▶ [WORK TASK] Determine the number of lines below that contain the string "rotate", and state only that number.

..........

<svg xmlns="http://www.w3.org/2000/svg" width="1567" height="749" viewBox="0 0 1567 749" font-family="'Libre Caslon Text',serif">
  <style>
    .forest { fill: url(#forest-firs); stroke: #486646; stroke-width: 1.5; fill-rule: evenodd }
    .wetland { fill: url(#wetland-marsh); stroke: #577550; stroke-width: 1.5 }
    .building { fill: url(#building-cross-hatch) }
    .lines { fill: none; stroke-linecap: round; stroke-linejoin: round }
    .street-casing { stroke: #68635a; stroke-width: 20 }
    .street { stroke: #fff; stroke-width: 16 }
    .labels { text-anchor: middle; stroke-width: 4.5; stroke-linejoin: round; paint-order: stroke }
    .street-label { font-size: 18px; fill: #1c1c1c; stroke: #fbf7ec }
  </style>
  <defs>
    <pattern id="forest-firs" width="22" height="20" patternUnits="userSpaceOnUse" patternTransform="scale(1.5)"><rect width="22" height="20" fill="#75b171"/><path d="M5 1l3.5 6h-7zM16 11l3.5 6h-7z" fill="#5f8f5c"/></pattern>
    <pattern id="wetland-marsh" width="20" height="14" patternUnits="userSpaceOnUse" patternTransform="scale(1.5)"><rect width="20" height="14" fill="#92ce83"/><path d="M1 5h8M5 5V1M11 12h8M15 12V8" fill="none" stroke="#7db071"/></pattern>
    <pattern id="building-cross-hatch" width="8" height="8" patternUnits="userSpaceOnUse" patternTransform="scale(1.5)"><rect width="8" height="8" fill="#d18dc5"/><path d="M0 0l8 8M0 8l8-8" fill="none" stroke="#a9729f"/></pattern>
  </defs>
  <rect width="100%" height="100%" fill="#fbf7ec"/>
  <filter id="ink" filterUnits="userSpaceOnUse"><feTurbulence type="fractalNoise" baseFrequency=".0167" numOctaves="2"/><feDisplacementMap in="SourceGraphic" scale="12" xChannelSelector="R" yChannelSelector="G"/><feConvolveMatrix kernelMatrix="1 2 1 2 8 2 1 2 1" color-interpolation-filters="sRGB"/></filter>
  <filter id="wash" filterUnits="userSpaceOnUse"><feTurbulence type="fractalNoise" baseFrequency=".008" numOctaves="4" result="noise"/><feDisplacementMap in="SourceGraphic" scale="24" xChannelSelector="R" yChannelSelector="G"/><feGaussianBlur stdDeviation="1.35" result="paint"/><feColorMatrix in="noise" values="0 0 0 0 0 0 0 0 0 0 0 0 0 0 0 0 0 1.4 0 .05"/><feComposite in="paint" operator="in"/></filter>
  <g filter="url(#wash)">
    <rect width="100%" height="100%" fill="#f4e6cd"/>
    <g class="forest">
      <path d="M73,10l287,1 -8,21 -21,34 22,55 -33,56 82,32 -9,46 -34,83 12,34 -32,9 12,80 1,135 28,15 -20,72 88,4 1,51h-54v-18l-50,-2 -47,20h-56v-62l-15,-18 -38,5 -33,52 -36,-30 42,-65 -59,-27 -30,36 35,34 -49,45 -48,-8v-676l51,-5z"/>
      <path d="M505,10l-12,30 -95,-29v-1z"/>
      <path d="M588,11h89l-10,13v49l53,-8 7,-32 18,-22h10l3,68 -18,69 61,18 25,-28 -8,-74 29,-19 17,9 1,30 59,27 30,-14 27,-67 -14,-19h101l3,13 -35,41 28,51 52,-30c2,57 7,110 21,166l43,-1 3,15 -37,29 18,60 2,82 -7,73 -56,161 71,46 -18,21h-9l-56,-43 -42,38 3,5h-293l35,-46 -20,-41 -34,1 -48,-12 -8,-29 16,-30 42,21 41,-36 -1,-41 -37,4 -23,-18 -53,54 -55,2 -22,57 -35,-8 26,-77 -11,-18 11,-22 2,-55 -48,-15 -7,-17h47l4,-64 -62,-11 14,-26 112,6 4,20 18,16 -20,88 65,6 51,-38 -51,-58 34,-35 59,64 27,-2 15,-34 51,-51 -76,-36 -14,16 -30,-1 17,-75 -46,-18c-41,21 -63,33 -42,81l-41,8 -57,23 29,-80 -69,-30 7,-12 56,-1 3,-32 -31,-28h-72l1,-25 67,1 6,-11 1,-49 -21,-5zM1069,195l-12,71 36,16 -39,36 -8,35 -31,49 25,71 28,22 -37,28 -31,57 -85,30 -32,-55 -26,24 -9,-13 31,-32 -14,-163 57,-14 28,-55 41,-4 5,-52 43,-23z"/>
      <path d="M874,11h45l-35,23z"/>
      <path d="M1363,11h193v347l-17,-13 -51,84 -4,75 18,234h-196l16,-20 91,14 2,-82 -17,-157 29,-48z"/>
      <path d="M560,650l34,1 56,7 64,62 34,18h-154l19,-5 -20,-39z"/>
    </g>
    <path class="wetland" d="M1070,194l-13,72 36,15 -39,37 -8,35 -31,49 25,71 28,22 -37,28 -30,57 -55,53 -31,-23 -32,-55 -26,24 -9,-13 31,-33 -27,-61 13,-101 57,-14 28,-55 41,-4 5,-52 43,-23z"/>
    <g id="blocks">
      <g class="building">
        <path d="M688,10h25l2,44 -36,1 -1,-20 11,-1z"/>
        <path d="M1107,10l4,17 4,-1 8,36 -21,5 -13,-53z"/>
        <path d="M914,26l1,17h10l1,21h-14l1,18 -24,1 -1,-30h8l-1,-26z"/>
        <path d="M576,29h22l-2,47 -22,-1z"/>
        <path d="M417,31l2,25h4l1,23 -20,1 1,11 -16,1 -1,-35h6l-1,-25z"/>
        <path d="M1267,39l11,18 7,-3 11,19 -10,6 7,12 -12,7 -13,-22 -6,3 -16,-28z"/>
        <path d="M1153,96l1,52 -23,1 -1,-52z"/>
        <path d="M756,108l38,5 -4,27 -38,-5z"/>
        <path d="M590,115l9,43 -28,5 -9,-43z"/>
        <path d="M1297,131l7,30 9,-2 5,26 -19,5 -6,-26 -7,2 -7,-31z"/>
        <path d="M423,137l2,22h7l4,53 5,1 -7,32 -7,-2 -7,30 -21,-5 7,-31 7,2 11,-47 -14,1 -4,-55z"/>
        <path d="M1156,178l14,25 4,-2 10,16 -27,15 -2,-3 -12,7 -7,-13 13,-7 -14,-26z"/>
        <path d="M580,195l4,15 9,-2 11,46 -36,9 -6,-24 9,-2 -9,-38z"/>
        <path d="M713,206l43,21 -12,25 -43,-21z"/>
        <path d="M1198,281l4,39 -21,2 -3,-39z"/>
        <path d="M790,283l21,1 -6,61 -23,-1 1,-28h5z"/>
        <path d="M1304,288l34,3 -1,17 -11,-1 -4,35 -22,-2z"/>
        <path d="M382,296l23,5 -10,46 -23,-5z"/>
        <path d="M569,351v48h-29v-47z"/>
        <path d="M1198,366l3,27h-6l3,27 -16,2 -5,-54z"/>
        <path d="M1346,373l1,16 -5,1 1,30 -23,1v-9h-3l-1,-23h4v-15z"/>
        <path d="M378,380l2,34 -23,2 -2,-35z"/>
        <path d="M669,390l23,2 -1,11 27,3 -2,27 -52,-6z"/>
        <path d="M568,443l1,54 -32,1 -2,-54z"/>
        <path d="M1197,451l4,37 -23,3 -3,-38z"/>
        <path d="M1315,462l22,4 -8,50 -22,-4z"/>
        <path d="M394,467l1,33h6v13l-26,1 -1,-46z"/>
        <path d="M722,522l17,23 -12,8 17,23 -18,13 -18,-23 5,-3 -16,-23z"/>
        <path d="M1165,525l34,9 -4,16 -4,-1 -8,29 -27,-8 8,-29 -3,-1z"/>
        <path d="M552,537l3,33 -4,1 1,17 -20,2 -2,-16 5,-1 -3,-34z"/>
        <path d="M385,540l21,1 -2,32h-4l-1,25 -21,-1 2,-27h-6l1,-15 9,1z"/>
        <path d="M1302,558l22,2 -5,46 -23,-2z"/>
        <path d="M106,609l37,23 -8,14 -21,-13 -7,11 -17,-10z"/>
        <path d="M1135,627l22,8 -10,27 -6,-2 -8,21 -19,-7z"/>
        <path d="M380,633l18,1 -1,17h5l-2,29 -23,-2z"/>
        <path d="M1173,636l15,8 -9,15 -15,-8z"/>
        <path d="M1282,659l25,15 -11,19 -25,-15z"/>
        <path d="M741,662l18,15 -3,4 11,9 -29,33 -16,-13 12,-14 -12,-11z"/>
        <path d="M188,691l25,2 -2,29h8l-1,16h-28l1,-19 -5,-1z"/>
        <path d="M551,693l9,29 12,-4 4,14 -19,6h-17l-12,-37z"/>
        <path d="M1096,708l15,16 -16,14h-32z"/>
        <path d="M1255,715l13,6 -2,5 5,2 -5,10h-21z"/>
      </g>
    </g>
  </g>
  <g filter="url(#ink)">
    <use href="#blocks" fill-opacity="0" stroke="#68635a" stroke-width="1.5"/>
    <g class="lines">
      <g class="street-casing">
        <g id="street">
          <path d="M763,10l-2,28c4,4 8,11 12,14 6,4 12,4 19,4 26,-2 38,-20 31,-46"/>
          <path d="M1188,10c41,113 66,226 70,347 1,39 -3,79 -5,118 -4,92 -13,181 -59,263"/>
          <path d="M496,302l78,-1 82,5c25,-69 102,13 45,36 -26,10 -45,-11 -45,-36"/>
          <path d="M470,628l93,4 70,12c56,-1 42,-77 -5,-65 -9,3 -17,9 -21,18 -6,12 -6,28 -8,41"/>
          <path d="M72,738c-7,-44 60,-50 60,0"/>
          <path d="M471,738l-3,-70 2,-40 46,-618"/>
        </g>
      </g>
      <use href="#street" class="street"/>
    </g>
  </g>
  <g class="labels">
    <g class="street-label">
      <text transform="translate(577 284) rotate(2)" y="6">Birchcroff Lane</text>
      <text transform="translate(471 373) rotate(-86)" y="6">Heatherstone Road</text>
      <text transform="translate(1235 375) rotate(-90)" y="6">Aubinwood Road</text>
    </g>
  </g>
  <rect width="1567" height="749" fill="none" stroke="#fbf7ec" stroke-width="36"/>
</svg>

..........

▶ [OUTPUT FOR THIS TASK] 3